14 Février 2012
Qui est cette femme qui peuple le rêve de Verlaine, si aimante et compréhensive ? Sans visage, sans identité, sans nom hormis le son de sa prononciation, et pourtant elle est continuellement là, présente, figée même comme une statue inflexible et imperturbable. Elle a l’immobilité de l’idéal, et pourtant elle n’est pas étrangère. Elle comprend le poète, accueille ses souffrances, et peut-être le mystère qui la voile brise la pudeur chez celui qui la rêve. Ni ange, ni dieu, ni démon, elle est là, avec compassion. Peu importe ses traits, elle peut bien être transparente ou diaphane, son évocation suffit à apaiser les troubles du cœur et de l’esprit. Elle est un rafraichissement en prenant sa part du désarroi qui secoue le poète. Ses pleurs sont autant de soins appliqués sur une âme blessée. Femme idéale peut-être, sans être un idéal intemporel et inaccessible, car elle est aussi une voix qui n’a rien d’irréel, semblable à d’autres voix entendues autrefois. Elle est un rêve, mais aussi un souvenir.

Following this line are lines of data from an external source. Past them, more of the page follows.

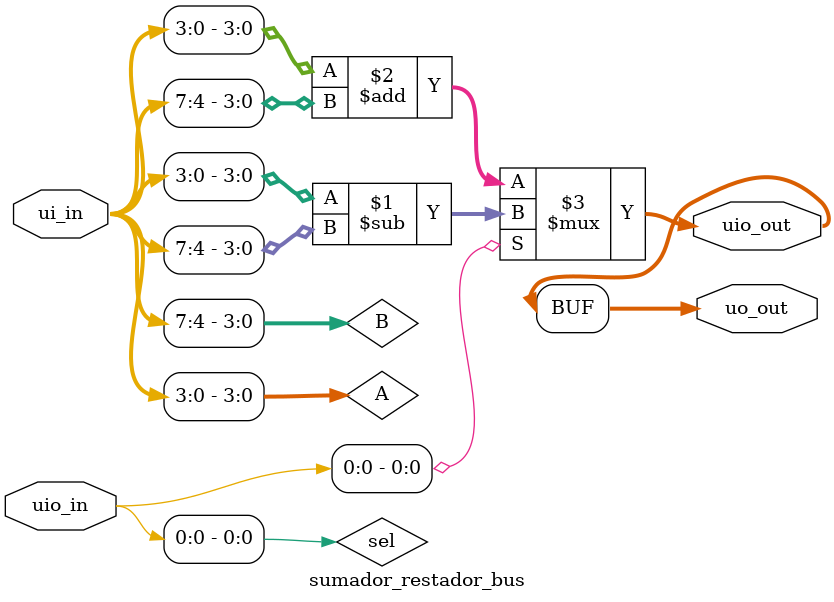
<source format=v>
/*
 * Copyright (c) 2024 Your Name
 * SPDX-License-Identifier: Apache-2.0
 */

`default_nettype none

module sumador_restador_bus (
    input wire [7:0] ui_in,   // Bus de entrada (8 bits)
    input wire [7:0] uio_in,  // Pines reconfigurables como entrada
    output wire [7:0] uo_out, // Bus de salida (8 bits)
    output wire [7:0] uio_out // Pines reconfigurables como salida
);

wire [3:0] A = ui_in[3:0];   // Operando A (4 bits)
wire [3:0] B = ui_in[7:4];   // Operando B (4 bits)
wire sel = uio_in[0];        // Selector de operación (suma/resta)

// Operación: Suma si sel=0, Resta si sel=1
assign uo_out = sel ? (A - B) : (A + B);

// Reflejar la salida en los pines configurables
assign uio_out = uo_out;

endmodule


</source>
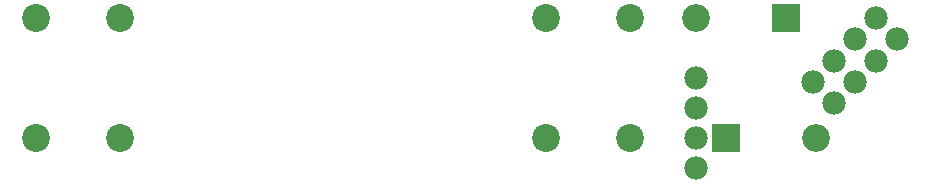
<source format=gbl>
G04 MADE WITH FRITZING*
G04 WWW.FRITZING.ORG*
G04 DOUBLE SIDED*
G04 HOLES PLATED*
G04 CONTOUR ON CENTER OF CONTOUR VECTOR*
%ASAXBY*%
%FSLAX23Y23*%
%MOIN*%
%OFA0B0*%
%SFA1.0B1.0*%
%ADD10C,0.078000*%
%ADD11C,0.092000*%
%ADD12C,0.093000*%
%ADD13R,0.092000X0.092000*%
%LNCOPPER0*%
G90*
G70*
G54D10*
X2919Y659D03*
X2849Y588D03*
X2778Y517D03*
X2707Y447D03*
X2919Y659D03*
X2849Y588D03*
X2778Y517D03*
X2707Y447D03*
X2778Y376D03*
X2849Y447D03*
X2919Y517D03*
X2990Y588D03*
G54D11*
X2619Y659D03*
X2319Y659D03*
G54D12*
X2099Y659D03*
X1819Y659D03*
X119Y659D03*
X399Y659D03*
X2099Y259D03*
X1819Y259D03*
X119Y259D03*
X399Y259D03*
G54D10*
X2319Y459D03*
X2319Y359D03*
X2319Y259D03*
X2319Y159D03*
G54D11*
X2419Y259D03*
X2719Y259D03*
G54D13*
X2619Y659D03*
X2419Y259D03*
G04 End of Copper0*
M02*
</source>
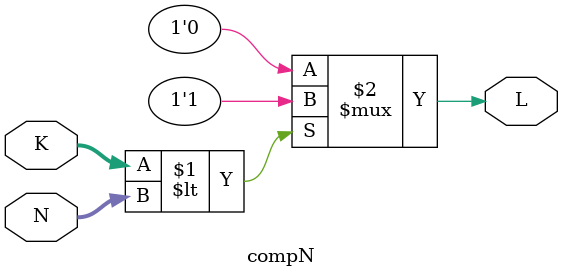
<source format=v>
module compN(input [7:0] K, N, output L);
	assign L = K<N ? 1'b1 : 1'b0;
endmodule
</source>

Je fais souvent ce rêve étrange et pénétrant
D'une femme inconnue, et que j'aime, et qui m'aime,
Et qui n'est, chaque fois, ni tout à fait la même
Ni tout à fait une autre, et m'aime et me comprend.
Car elle me comprend, et mon coeur transparent
Pour elle seule, hélas! cesse d'être un problème
Pour elle seule, et les moiteurs de mon front blême,
Elle seule les sait rafraîchir, en pleurant.
Est-elle brune, blonde ou rousse? Je l'ignore.
Son nom? Je me souviens qu'il est doux et sonore,
Comme ceux des aimés que la vie exila.
Son regard est pareil au regard des statues,
Et, pour sa voix, lointaine, et calme, et grave, elle a
L'inflexion des voix chères qui se sont tues.